1. Field of the Invention
The present invention relates to a yaw-rate sensor and a method for operating a yaw-rate sensor.
2. Description of the Related Art
Yaw-rate sensors are known from the related art. For example, a yaw-rate sensor having two oscillating mass elements is known from the published international patent application document WO 03064975 A1. Micromechanical yaw-rate sensors for yaw rates about an axis which is parallel to the sensor plane (Z′ and yaw rate Qy) are normally designed as planarly oscillating masses or as masses rotating in the plane, which are subjected to a Coriolis force, which is perpendicular to the plane, when rotation occurs. This force is ascertained either via the electrostatic counterforce needed for position feedback regulation (closed-loop regulation) or, measured, for example, via the change in capacity due to the change in the distance to the substrate (open-loop operation).
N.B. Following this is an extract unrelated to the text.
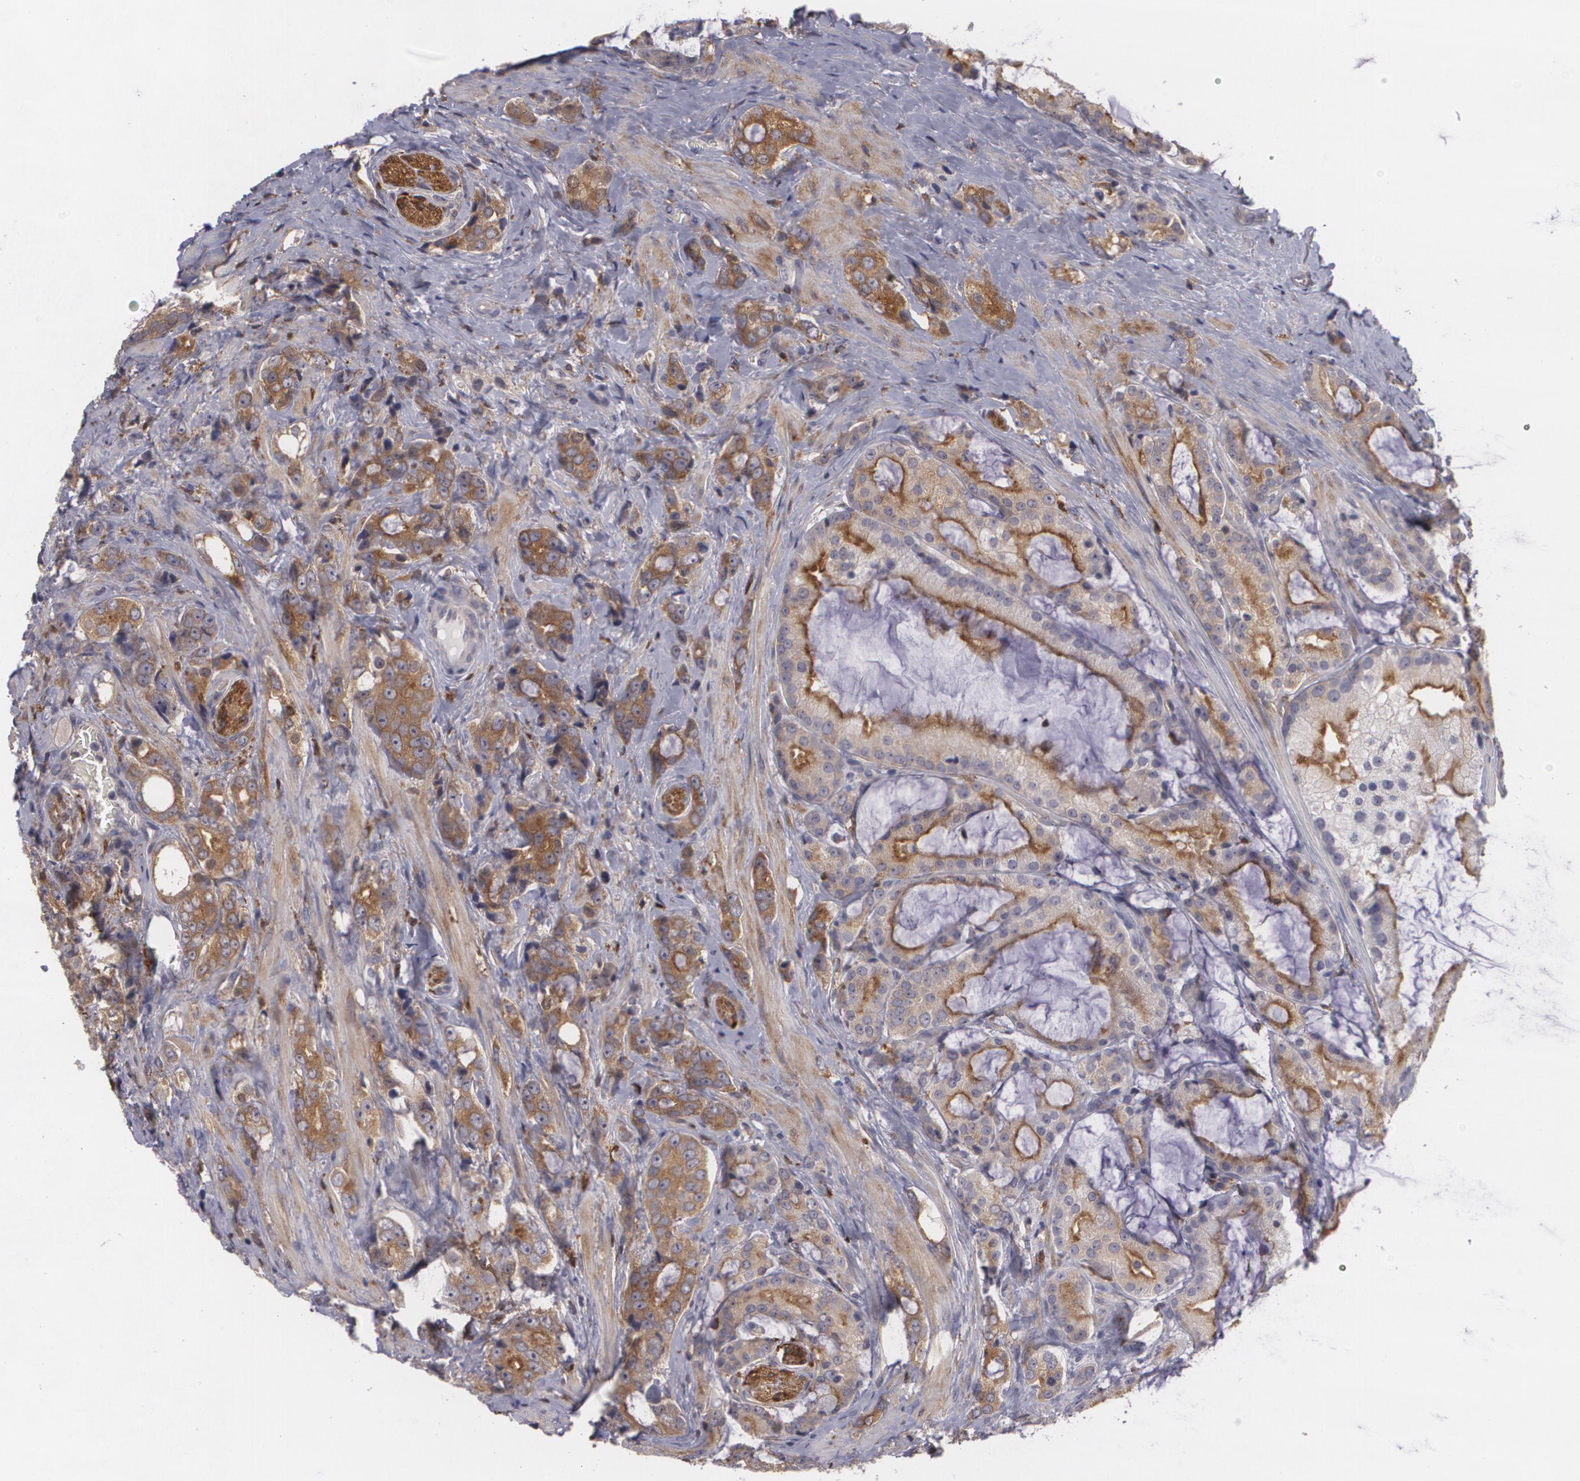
{"staining": {"intensity": "moderate", "quantity": ">75%", "location": "cytoplasmic/membranous"}, "tissue": "prostate cancer", "cell_type": "Tumor cells", "image_type": "cancer", "snomed": [{"axis": "morphology", "description": "Adenocarcinoma, Medium grade"}, {"axis": "topography", "description": "Prostate"}], "caption": "Moderate cytoplasmic/membranous staining for a protein is appreciated in about >75% of tumor cells of prostate cancer (adenocarcinoma (medium-grade)) using IHC.", "gene": "BIN1", "patient": {"sex": "male", "age": 70}}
In addition to the setpoint measured variable, the Coriolis force, there are other forces that may act on the sensors and may induce a signal: linear acceleration and angular acceleration. The occurrence of these forces disadvantageously results in error signals during operation. With the aid of the differential evaluation of the forces which act on two masses moving in opposite directions, a distinction may be made between Coriolis force and the force due to linear acceleration (for example two masses oscillating toward each other or a mass rotating in a plane) for which the capacitance in two opposite positions is evaluated. Conventional sensors are insensitive to the angular acceleration about the y axis and also to the angular, acceleration about the z axis. Using conventional sensors, it is impossible to differentiate between Coriolis force and the force which arises due to the angular acceleration about the x axis. This limitation is extremely disadvantageous, since angular accelerations occur as interference variables.
It is therefore an object of the present invention to provide a yaw-rate sensor and a method for operating a yaw-rate sensor which do not have the disadvantages of the related art and are insensitive to angular accelerations.